Não está clara qual era a atividade do general iraniano no Iraque. Mas o Irã apoia lá vários grupos influentes da milícia xiita e um dos mortos no ataque americano era Abu Mahdi al Muhandis, o líder do Kataib Hezbolá, grupo que se disse responsável pelos recentes ataques a mísseis contra bases americanas no Iraque.

Muhandis também era comandante de uma coalizão de milícias pró-iranianas no Iraque.

O governo do Iraque ficou em posição delicada com ataque americano. Ele é aliado tanto do Irã quanto dos EUA.

O primeiro-ministro iraquiano, Adel Abdul Mahdi, declarou que a morte de Soleimani foi um “assassinato político” e disse que o general era um “mártir” responsável por “grandes vitórias contra o Estado Islâmico”.

E o Parlamento iraquiano aprovou uma resolução pela saída e encerramento das atividades de tropas estrangeiras no país. O governo argumenta que os EUA foram muito além dos termos do acordo que permite operações militares americanas no país.
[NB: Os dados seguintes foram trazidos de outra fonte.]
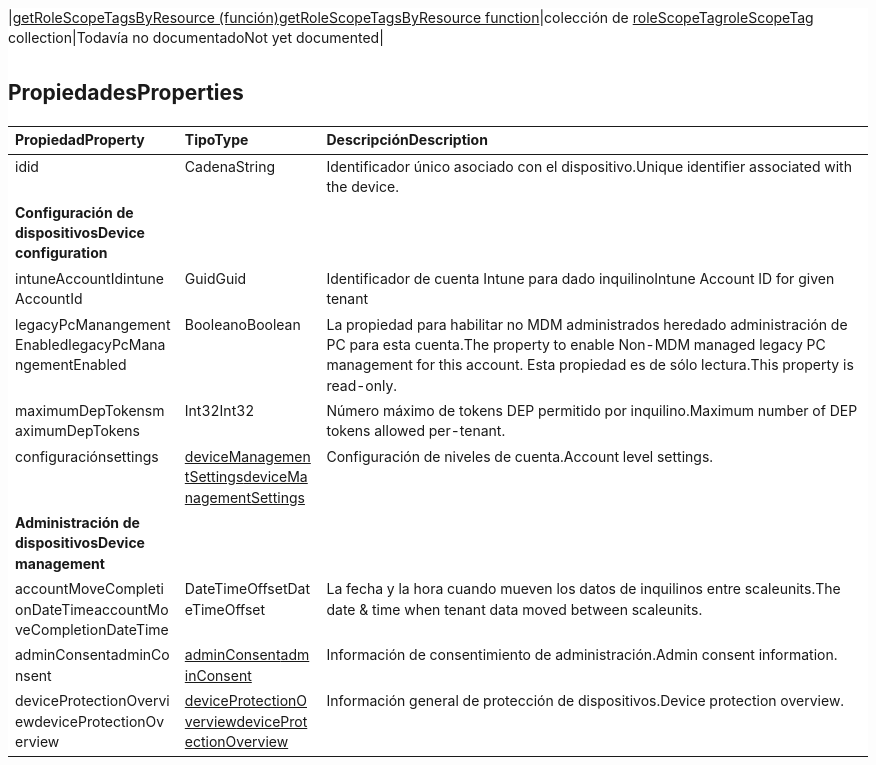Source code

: |[<span data-ttu-id="51a63-149">getRoleScopeTagsByResource (función)</span><span class="sxs-lookup"><span data-stu-id="51a63-149">getRoleScopeTagsByResource function</span></span>](../api/intune-shared-devicemanagement-getrolescopetagsbyresource.md)|<span data-ttu-id="51a63-150">colección de [roleScopeTag](../resources/intune-rbac-rolescopetag.md)</span><span class="sxs-lookup"><span data-stu-id="51a63-150">[roleScopeTag](../resources/intune-rbac-rolescopetag.md) collection</span></span>|<span data-ttu-id="51a63-151">Todavía no documentado</span><span class="sxs-lookup"><span data-stu-id="51a63-151">Not yet documented</span></span>|


## <a name="properties"></a><span data-ttu-id="51a63-152">Propiedades</span><span class="sxs-lookup"><span data-stu-id="51a63-152">Properties</span></span>
|<span data-ttu-id="51a63-153">Propiedad</span><span class="sxs-lookup"><span data-stu-id="51a63-153">Property</span></span>|<span data-ttu-id="51a63-154">Tipo</span><span class="sxs-lookup"><span data-stu-id="51a63-154">Type</span></span>|<span data-ttu-id="51a63-155">Descripción</span><span class="sxs-lookup"><span data-stu-id="51a63-155">Description</span></span>|
|:---|:---|:---|
|<span data-ttu-id="51a63-156">id</span><span class="sxs-lookup"><span data-stu-id="51a63-156">id</span></span>|<span data-ttu-id="51a63-157">Cadena</span><span class="sxs-lookup"><span data-stu-id="51a63-157">String</span></span>|<span data-ttu-id="51a63-158">Identificador único asociado con el dispositivo.</span><span class="sxs-lookup"><span data-stu-id="51a63-158">Unique identifier associated with the device.</span></span>|
|<span data-ttu-id="51a63-159">**Configuración de dispositivos**</span><span class="sxs-lookup"><span data-stu-id="51a63-159">**Device configuration**</span></span>|
|<span data-ttu-id="51a63-160">intuneAccountId</span><span class="sxs-lookup"><span data-stu-id="51a63-160">intuneAccountId</span></span>|<span data-ttu-id="51a63-161">Guid</span><span class="sxs-lookup"><span data-stu-id="51a63-161">Guid</span></span>|<span data-ttu-id="51a63-162">Identificador de cuenta Intune para dado inquilino</span><span class="sxs-lookup"><span data-stu-id="51a63-162">Intune Account ID for given tenant</span></span>|
|<span data-ttu-id="51a63-163">legacyPcManangementEnabled</span><span class="sxs-lookup"><span data-stu-id="51a63-163">legacyPcManangementEnabled</span></span>|<span data-ttu-id="51a63-164">Booleano</span><span class="sxs-lookup"><span data-stu-id="51a63-164">Boolean</span></span>|<span data-ttu-id="51a63-165">La propiedad para habilitar no MDM administrados heredado administración de PC para esta cuenta.</span><span class="sxs-lookup"><span data-stu-id="51a63-165">The property to enable Non-MDM managed legacy PC management for this account.</span></span> <span data-ttu-id="51a63-166">Esta propiedad es de sólo lectura.</span><span class="sxs-lookup"><span data-stu-id="51a63-166">This property is read-only.</span></span>|
|<span data-ttu-id="51a63-167">maximumDepTokens</span><span class="sxs-lookup"><span data-stu-id="51a63-167">maximumDepTokens</span></span>|<span data-ttu-id="51a63-168">Int32</span><span class="sxs-lookup"><span data-stu-id="51a63-168">Int32</span></span>|<span data-ttu-id="51a63-169">Número máximo de tokens DEP permitido por inquilino.</span><span class="sxs-lookup"><span data-stu-id="51a63-169">Maximum number of DEP tokens allowed per-tenant.</span></span>|
|<span data-ttu-id="51a63-170">configuración</span><span class="sxs-lookup"><span data-stu-id="51a63-170">settings</span></span>|[<span data-ttu-id="51a63-171">deviceManagementSettings</span><span class="sxs-lookup"><span data-stu-id="51a63-171">deviceManagementSettings</span></span>](../resources/intune-deviceconfig-devicemanagementsettings.md)|<span data-ttu-id="51a63-172">Configuración de niveles de cuenta.</span><span class="sxs-lookup"><span data-stu-id="51a63-172">Account level settings.</span></span>|
|<span data-ttu-id="51a63-173">**Administración de dispositivos**</span><span class="sxs-lookup"><span data-stu-id="51a63-173">**Device management**</span></span>|
|<span data-ttu-id="51a63-174">accountMoveCompletionDateTime</span><span class="sxs-lookup"><span data-stu-id="51a63-174">accountMoveCompletionDateTime</span></span>|<span data-ttu-id="51a63-175">DateTimeOffset</span><span class="sxs-lookup"><span data-stu-id="51a63-175">DateTimeOffset</span></span>|<span data-ttu-id="51a63-176">La fecha y la hora cuando mueven los datos de inquilinos entre scaleunits.</span><span class="sxs-lookup"><span data-stu-id="51a63-176">The date & time when tenant data moved between scaleunits.</span></span>|
|<span data-ttu-id="51a63-177">adminConsent</span><span class="sxs-lookup"><span data-stu-id="51a63-177">adminConsent</span></span>|[<span data-ttu-id="51a63-178">adminConsent</span><span class="sxs-lookup"><span data-stu-id="51a63-178">adminConsent</span></span>](../resources/intune-devices-adminconsent.md)|<span data-ttu-id="51a63-179">Información de consentimiento de administración.</span><span class="sxs-lookup"><span data-stu-id="51a63-179">Admin consent information.</span></span>|
|<span data-ttu-id="51a63-180">deviceProtectionOverview</span><span class="sxs-lookup"><span data-stu-id="51a63-180">deviceProtectionOverview</span></span>|[<span data-ttu-id="51a63-181">deviceProtectionOverview</span><span class="sxs-lookup"><span data-stu-id="51a63-181">deviceProtectionOverview</span></span>](../resources/intune-devices-deviceprotectionoverview.md)|<span data-ttu-id="51a63-182">Información general de protección de dispositivos.</span><span class="sxs-lookup"><span data-stu-id="51a63-182">Device protection overview.</span></span>|
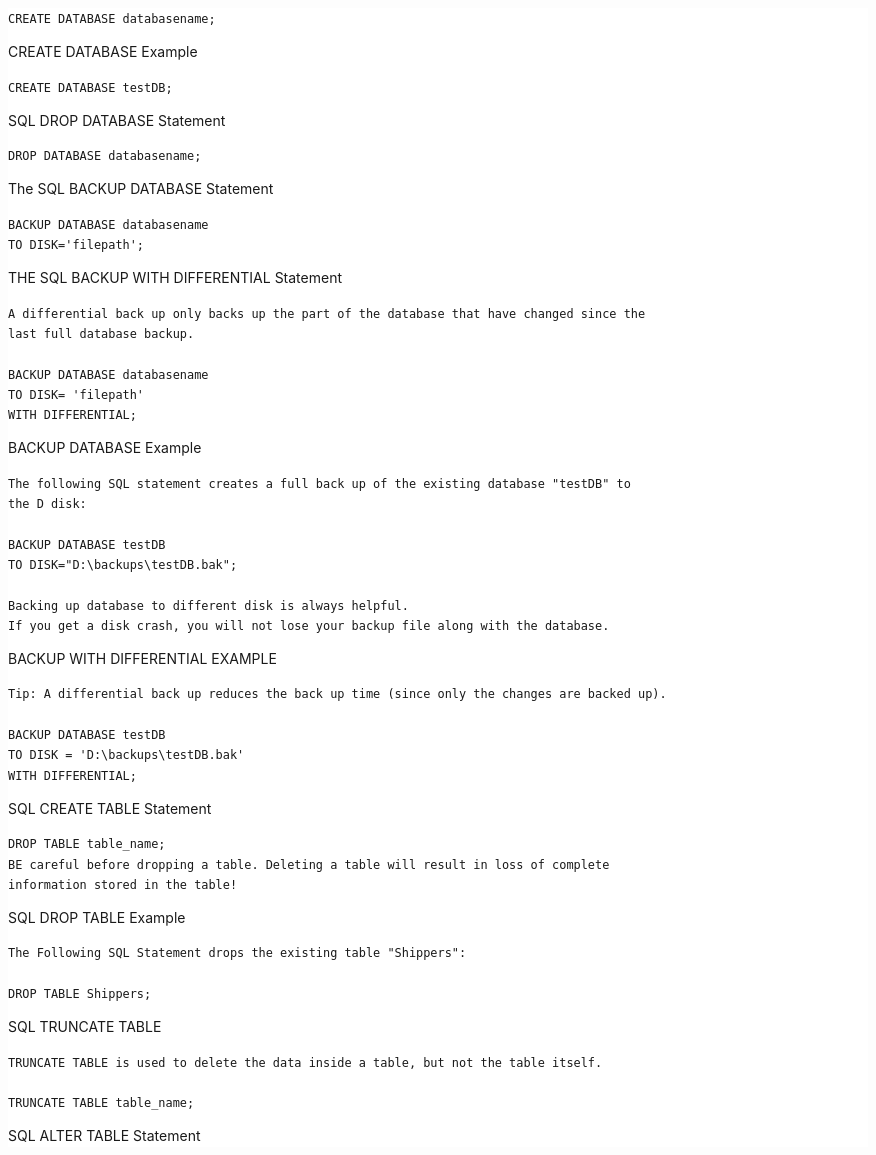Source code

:     CREATE DATABASE databasename;

CREATE DATABASE Example

    CREATE DATABASE testDB;

SQL DROP DATABASE Statement

    DROP DATABASE databasename;

The SQL BACKUP DATABASE Statement

    BACKUP DATABASE databasename
    TO DISK='filepath';

THE SQL BACKUP WITH DIFFERENTIAL Statement

    A differential back up only backs up the part of the database that have changed since the 
    last full database backup.

    BACKUP DATABASE databasename
    TO DISK= 'filepath'
    WITH DIFFERENTIAL;

BACKUP DATABASE Example

    The following SQL statement creates a full back up of the existing database "testDB" to 
    the D disk:

    BACKUP DATABASE testDB
    TO DISK="D:\backups\testDB.bak";
    
    Backing up database to different disk is always helpful.
    If you get a disk crash, you will not lose your backup file along with the database.

BACKUP WITH DIFFERENTIAL EXAMPLE

    Tip: A differential back up reduces the back up time (since only the changes are backed up).

    BACKUP DATABASE testDB
    TO DISK = 'D:\backups\testDB.bak'
    WITH DIFFERENTIAL;

SQL CREATE TABLE Statement

    DROP TABLE table_name;
    BE careful before dropping a table. Deleting a table will result in loss of complete 
    information stored in the table!

SQL DROP TABLE Example

    The Following SQL Statement drops the existing table "Shippers":

    DROP TABLE Shippers;

SQL TRUNCATE TABLE

    TRUNCATE TABLE is used to delete the data inside a table, but not the table itself.

    TRUNCATE TABLE table_name;

SQL ALTER TABLE Statement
Trump reagiu dizendo que as tropas americanas só deixarão o Iraque se o governo pagar pela base aérea que os EUA construíram no país. Ele ainda ameaçou impor sanções ao Iraque, caso seguisse adiante com a decisão de expulsar militares americanos.

“Temos uma base aérea extraordinariamente cara que está lá. Custou bilhões de dólares para ser construída, muito antes de mim (na Presidência). Não vamos embora a menos que nos paguem”, disse o presidente a repórteres.

Qual o papel dos EUA e do Irã no Iraque?

O Irã é aliado próximo do governo iraquiano, controlado por muçulmanos xiitas. Também é ator importante na guerra contra o Estado Islâmico naquele país, por meio do apoio a milícias.

Os EUA, por outro lado, têm 5 mil soldados no Iraque, que treinam e assessoram o Exército iraniano no seu esforço para derrotar o grupo extremista.

Na prática, diz Jonathan Marcus, esses dois atores externos, os EUA e o Irã, têm disputado espaço político e militar no Iraque.

A pergunta agora é: será que chegou o momento em que a crise tornou insustentável a presença dos EUA no Iraque?